(Collected data)
════════════════════

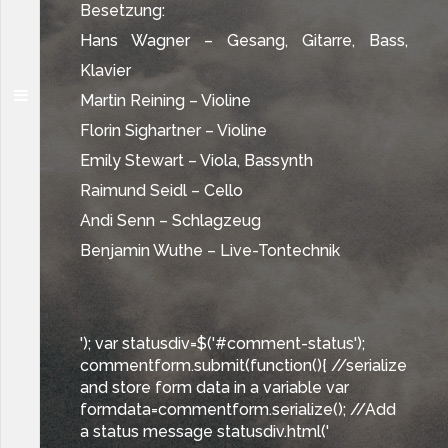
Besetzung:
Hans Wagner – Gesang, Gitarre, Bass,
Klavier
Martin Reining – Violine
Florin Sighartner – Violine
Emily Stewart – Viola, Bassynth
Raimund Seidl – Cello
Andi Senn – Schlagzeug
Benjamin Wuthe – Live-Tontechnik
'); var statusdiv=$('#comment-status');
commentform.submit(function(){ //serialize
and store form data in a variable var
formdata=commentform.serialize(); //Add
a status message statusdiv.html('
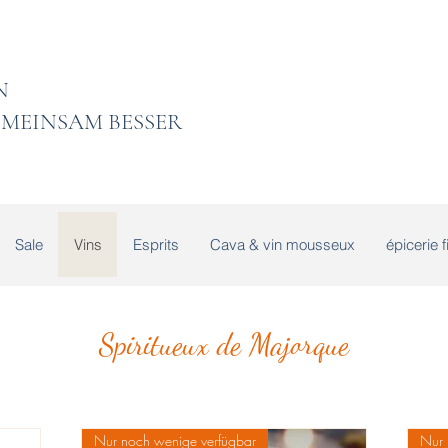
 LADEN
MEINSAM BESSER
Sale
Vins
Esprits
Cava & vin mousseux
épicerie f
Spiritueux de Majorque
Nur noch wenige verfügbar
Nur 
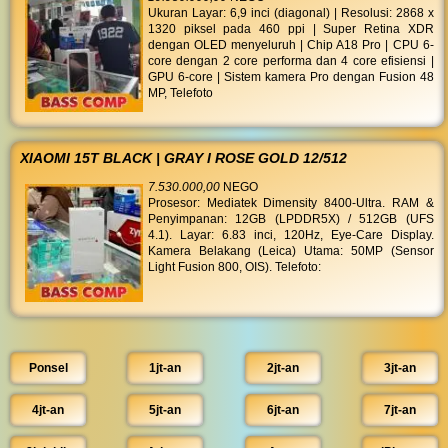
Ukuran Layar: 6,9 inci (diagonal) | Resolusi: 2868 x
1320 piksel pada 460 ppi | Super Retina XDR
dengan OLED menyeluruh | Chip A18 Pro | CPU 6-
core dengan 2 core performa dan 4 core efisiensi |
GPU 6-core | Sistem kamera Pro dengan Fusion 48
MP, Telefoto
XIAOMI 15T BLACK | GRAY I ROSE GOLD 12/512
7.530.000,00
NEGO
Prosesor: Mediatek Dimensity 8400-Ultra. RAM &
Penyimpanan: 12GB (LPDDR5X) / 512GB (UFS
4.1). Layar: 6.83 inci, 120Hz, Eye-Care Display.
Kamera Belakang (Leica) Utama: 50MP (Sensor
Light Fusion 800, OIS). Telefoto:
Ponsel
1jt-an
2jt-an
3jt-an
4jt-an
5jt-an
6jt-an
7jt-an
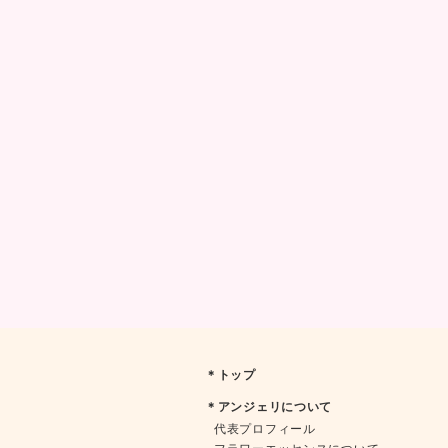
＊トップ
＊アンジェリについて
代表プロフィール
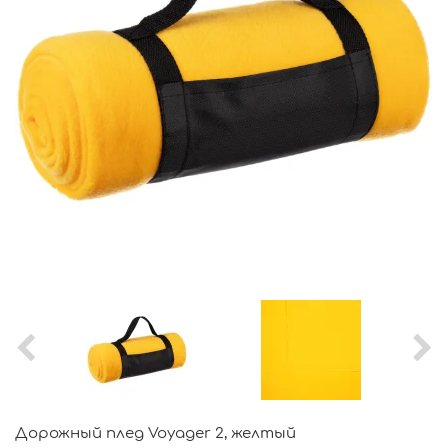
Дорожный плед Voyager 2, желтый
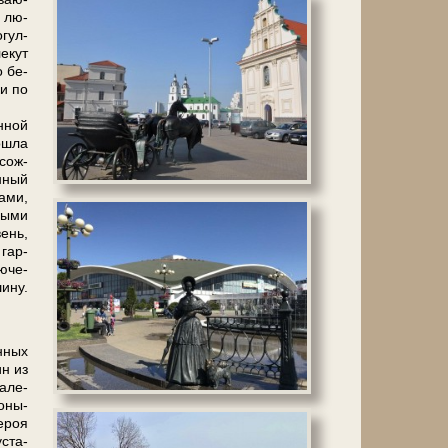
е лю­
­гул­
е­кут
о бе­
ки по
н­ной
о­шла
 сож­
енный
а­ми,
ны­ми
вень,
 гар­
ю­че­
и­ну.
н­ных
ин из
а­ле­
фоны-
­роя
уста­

════════════════════

To do:
Set the records down again exactly as given, and leave the pictures out.

Output for this exercise:
Besetzung:
Hans Wagner – Gesang, Gitarre, Bass,
Klavier
Martin Reining – Violine
Florin Sighartner – Violine
Emily Stewart – Viola, Bassynth
Raimund Seidl – Cello
Andi Senn – Schlagzeug
Benjamin Wuthe – Live-Tontechnik
'); var statusdiv=$('#comment-status');
commentform.submit(function(){ //serialize
and store form data in a variable var
formdata=commentform.serialize(); //Add
a status message statusdiv.html('
 LADEN
MEINSAM BESSER
Sale
Vins
Esprits
Cava & vin mousseux
épicerie f
Spiritueux de Majorque
Nur noch wenige verfügbar
Nur 
Ukuran Layar: 6,9 inci (diagonal) | Resolusi: 2868 x
1320 piksel pada 460 ppi | Super Retina XDR
dengan OLED menyeluruh | Chip A18 Pro | CPU 6-
core dengan 2 core performa dan 4 core efisiensi |
GPU 6-core | Sistem kamera Pro dengan Fusion 48
MP, Telefoto
XIAOMI 15T BLACK | GRAY I ROSE GOLD 12/512
7.530.000,00
NEGO
Prosesor: Mediatek Dimensity 8400-Ultra. RAM &
Penyimpanan: 12GB (LPDDR5X) / 512GB (UFS
4.1). Layar: 6.83 inci, 120Hz, Eye-Care Display.
Kamera Belakang (Leica) Utama: 50MP (Sensor
Light Fusion 800, OIS). Telefoto:
Ponsel
1jt-an
2jt-an
3jt-an
4jt-an
5jt-an
6jt-an
7jt-an
＊トップ
＊アンジェリについて
代表プロフィール
Дорожный плед Voyager 2, желтый
е лю­
­гул­
е­кут
о бе­
ки по
н­ной
о­шла
 сож­
енный
а­ми,
ны­ми
вень,
 гар­
ю­че­
и­ну.
н­ных
ин из
а­ле­
фоны-
­роя
уста­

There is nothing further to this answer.